Но именно — позднее.
А в ту минуту, с невольным чувством неловкости, словно была в том и моя вина, думал, что жизнь у этого человека сложилась, видимо, не масляно, что в ее окнах, померещившихся мне узкими и решетчатыми, больше бывало сумеречности, чем света…
Мысли мои прервал Кордамонов. Но обратился он не ко мне, а к третьему теперь обитателю нашего купе:
— Не хотите присоединиться?.. Не знаю, как вас…
Полусмеженные веки у нового пассажира расширились, взгляд его нехотя и тяжело скосился в сторону Кордамонова, от него переплыл на меня, прошелся сверху вниз, а потом — накрест, как раз по линии погон, — после этого шевельнулись губы. Они выдавили медленные, резко раздельные слова, набиравшие в конце фразы ускорения:
— Что ж, как говорится, с утра не сторонись добра, а то к темну вечеру с ним уж делать нечего.

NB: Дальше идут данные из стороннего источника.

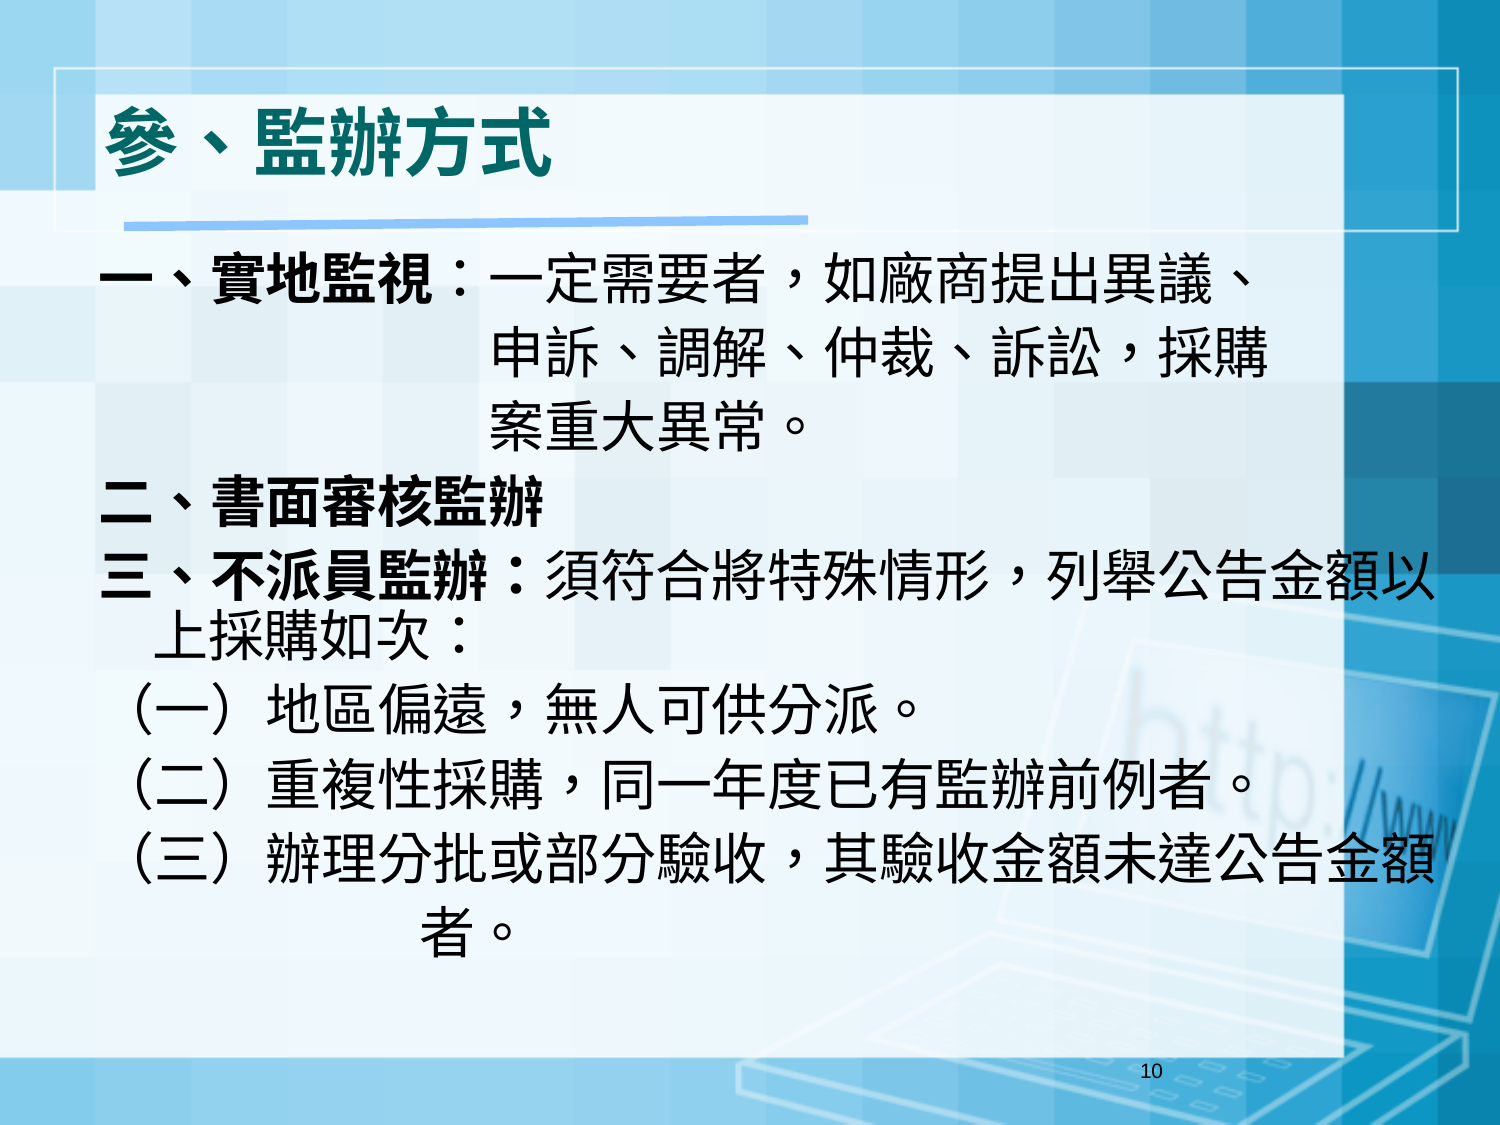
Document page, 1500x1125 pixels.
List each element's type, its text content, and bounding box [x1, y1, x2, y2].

text_box [1074, 1035, 1426, 1125]
title 參、監辦方式 [88, 54, 1150, 243]
list 一、實地監視：一定需要者，如廠商提出異議、 申訴、調解、仲裁、訴訟，採購 案重大異常。 二、書面審核監辦 三、不派員監辦：須符合將特殊情形，列舉公告金額以上採購如次： （一）地區偏遠，無人可供分派。 （二）重複性採購，同一年度已有監辦前例者。 （三）辦理分批或部分驗收，其驗收金額未達公告金額 者。 [29, 243, 1467, 1035]
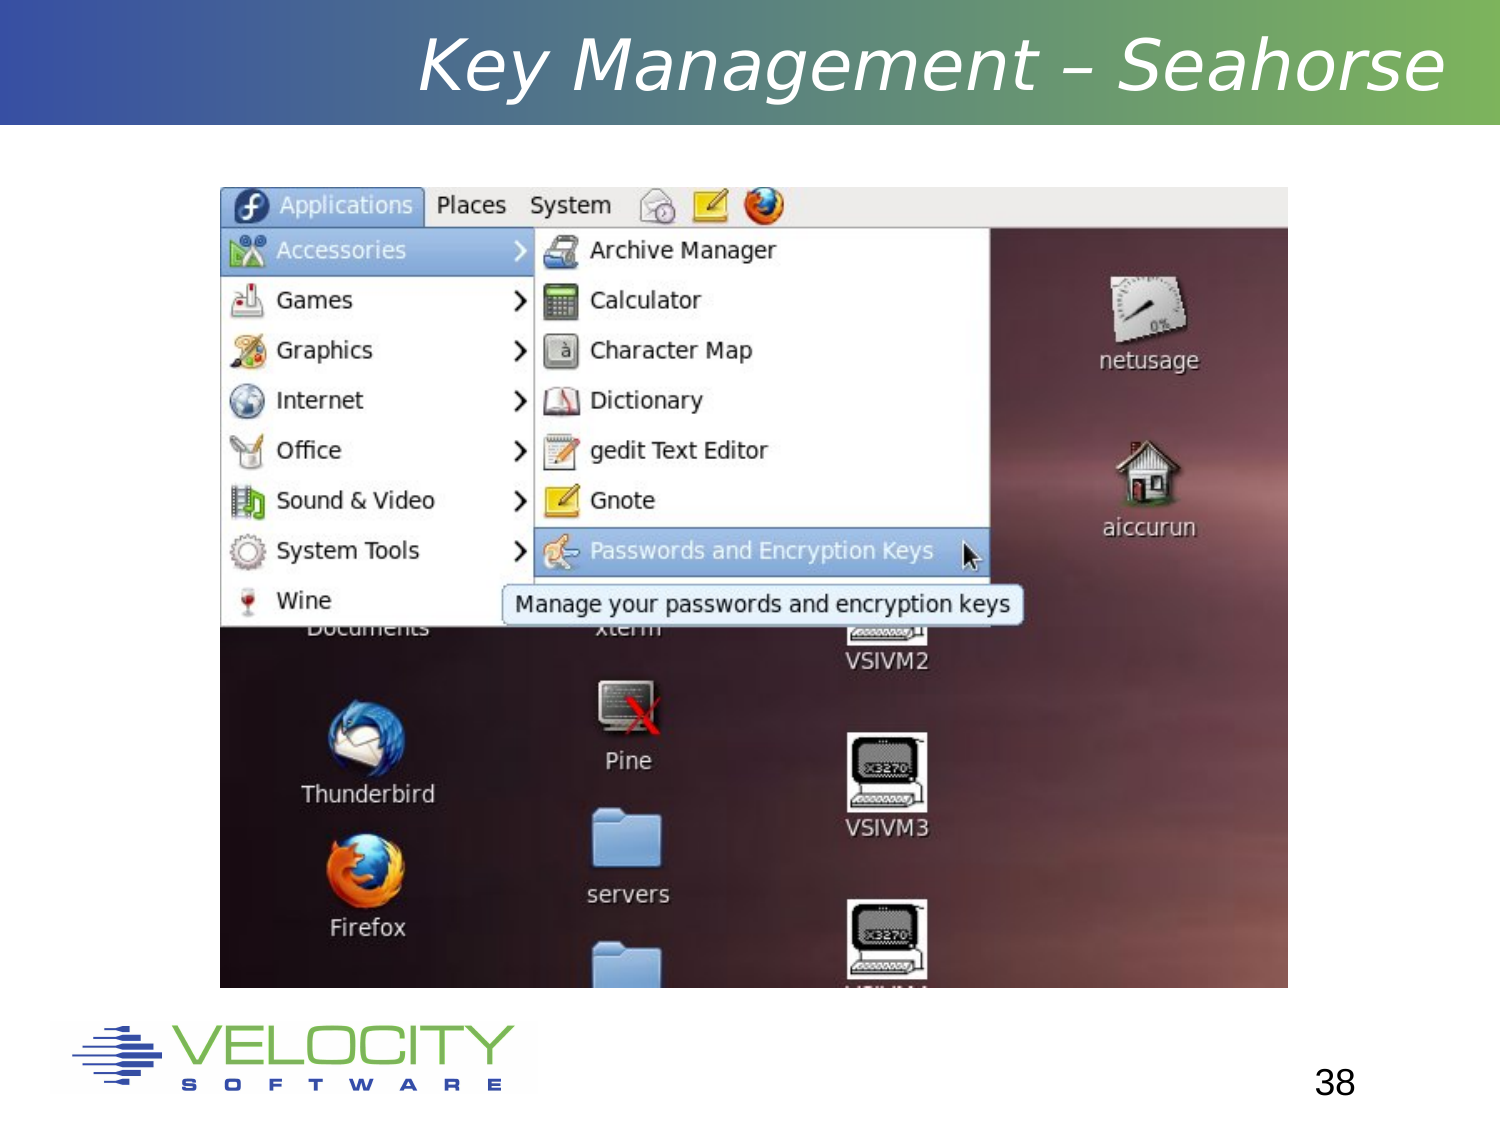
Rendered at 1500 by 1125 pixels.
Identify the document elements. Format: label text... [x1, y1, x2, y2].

picture [220, 187, 1288, 988]
title Key Management – Seahorse [62, 12, 1463, 113]
picture [50, 1021, 538, 1094]
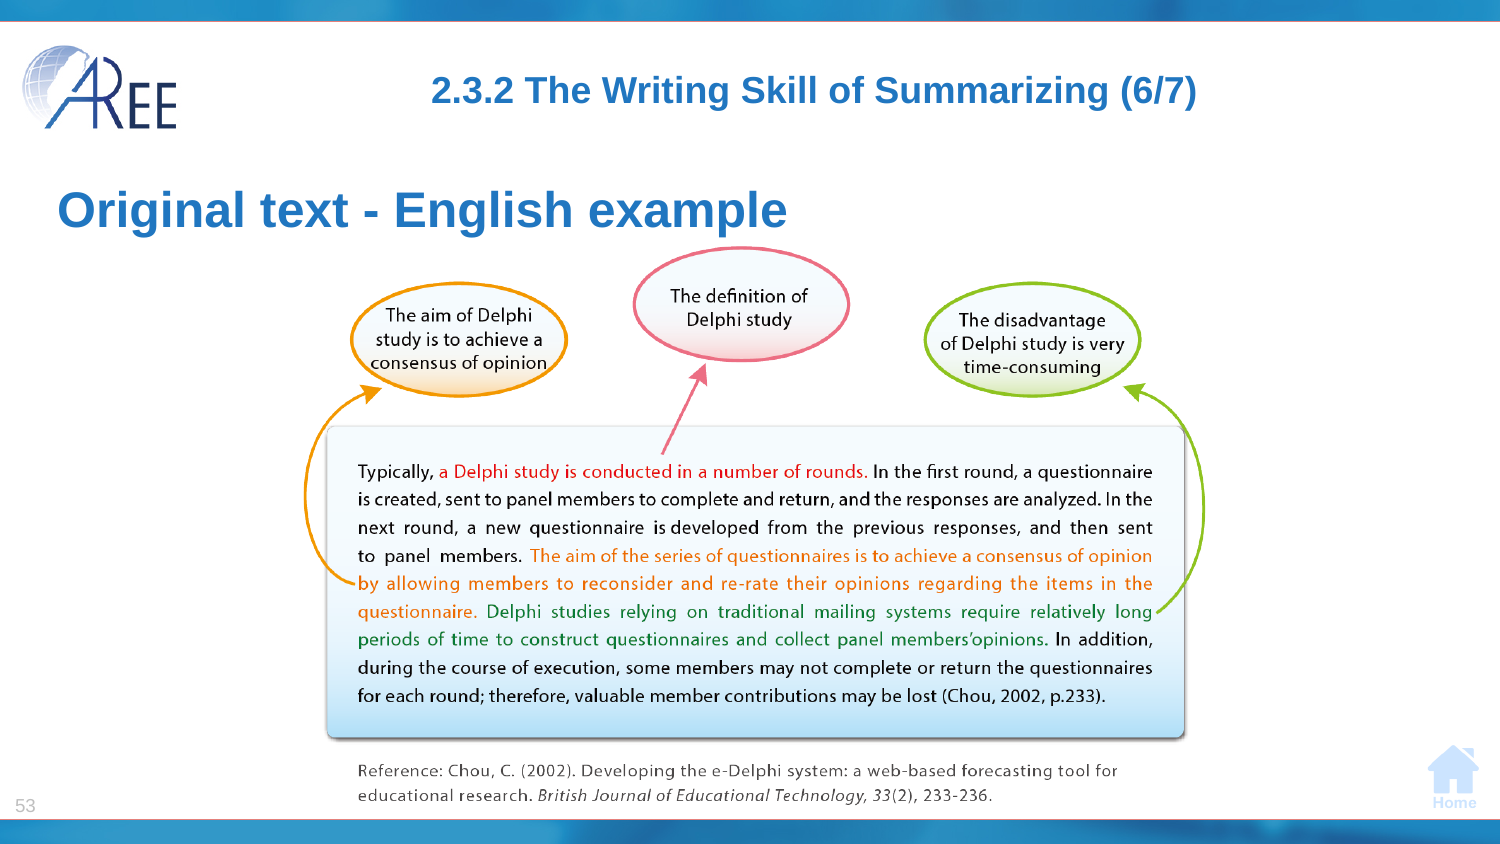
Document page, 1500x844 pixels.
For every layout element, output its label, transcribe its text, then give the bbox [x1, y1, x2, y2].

title 2.3.2 The Writing Skill of Summarizing (6/7) [415, 63, 1466, 155]
text_box 53 [0, 782, 338, 827]
subtitle Original text - English example [42, 128, 1461, 268]
picture [301, 242, 1206, 808]
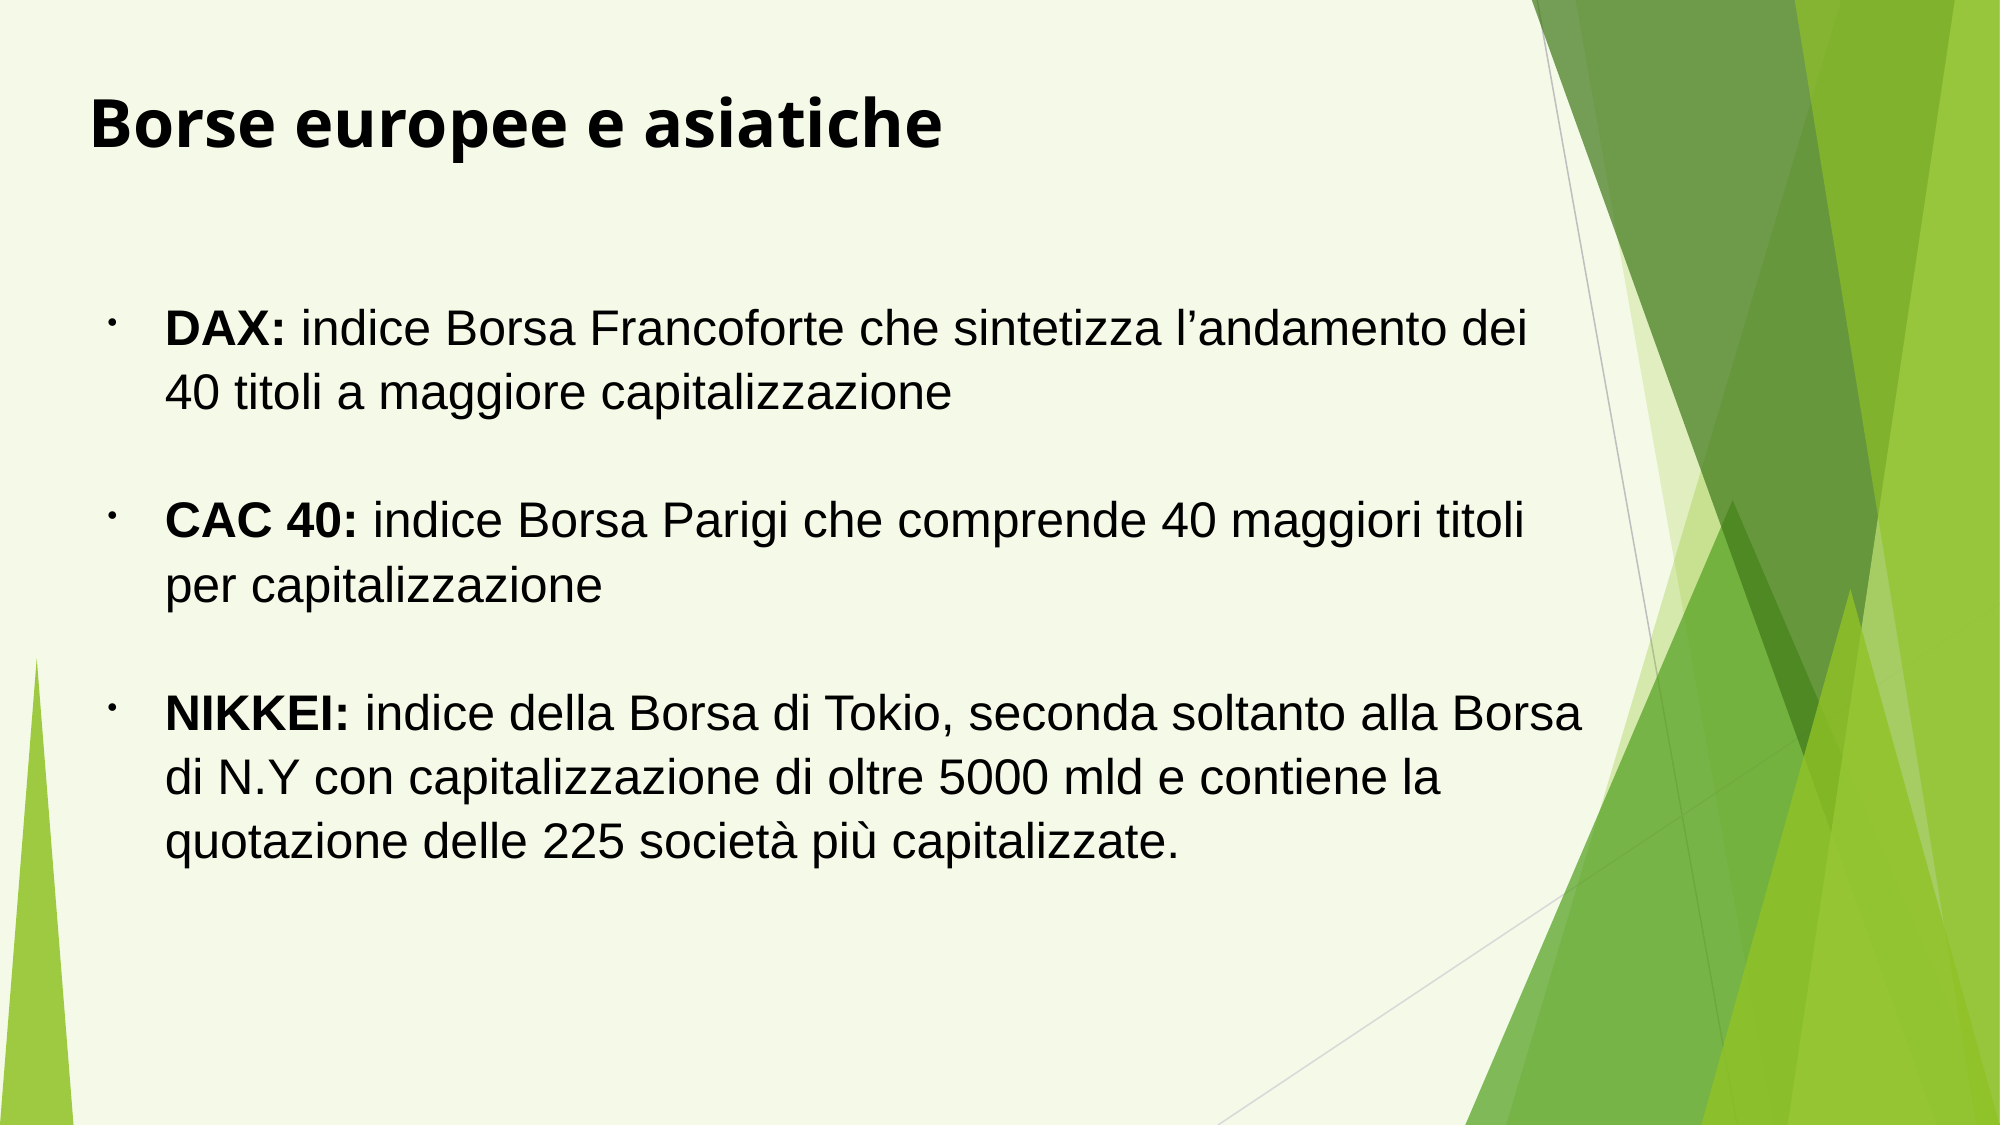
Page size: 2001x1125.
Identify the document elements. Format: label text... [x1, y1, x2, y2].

Ускорения в говоре пассажира были так заметны, что мне вдруг показалось, что говорящий не произносит, а штампует слова: губы неторопливо вытаскивают откуда-то заготовку, подают ее зубам, те — клац! — и слово выскакивает. То, которое выскакивает последним, оказывается почему-то обрубленным…
— Позволено, так воспользуюсь, — добавил к сказанному новичок. И получилось у него не «воспользуюсь», а «воспользуу». Этому забавно торопливому «уу», я заметил, невольно улыбнулся Кордамонов. И напомнил:
— Вы так и не назвали себя…
Новичок, успевший уже придвинуть к себе какую-то сумку и копаясь в ней, отвечал, не повернув головы:
— Если про весь отцовский род говорить, то Гужилиным величаюсь, а лично мою персону нарекли Касьяном.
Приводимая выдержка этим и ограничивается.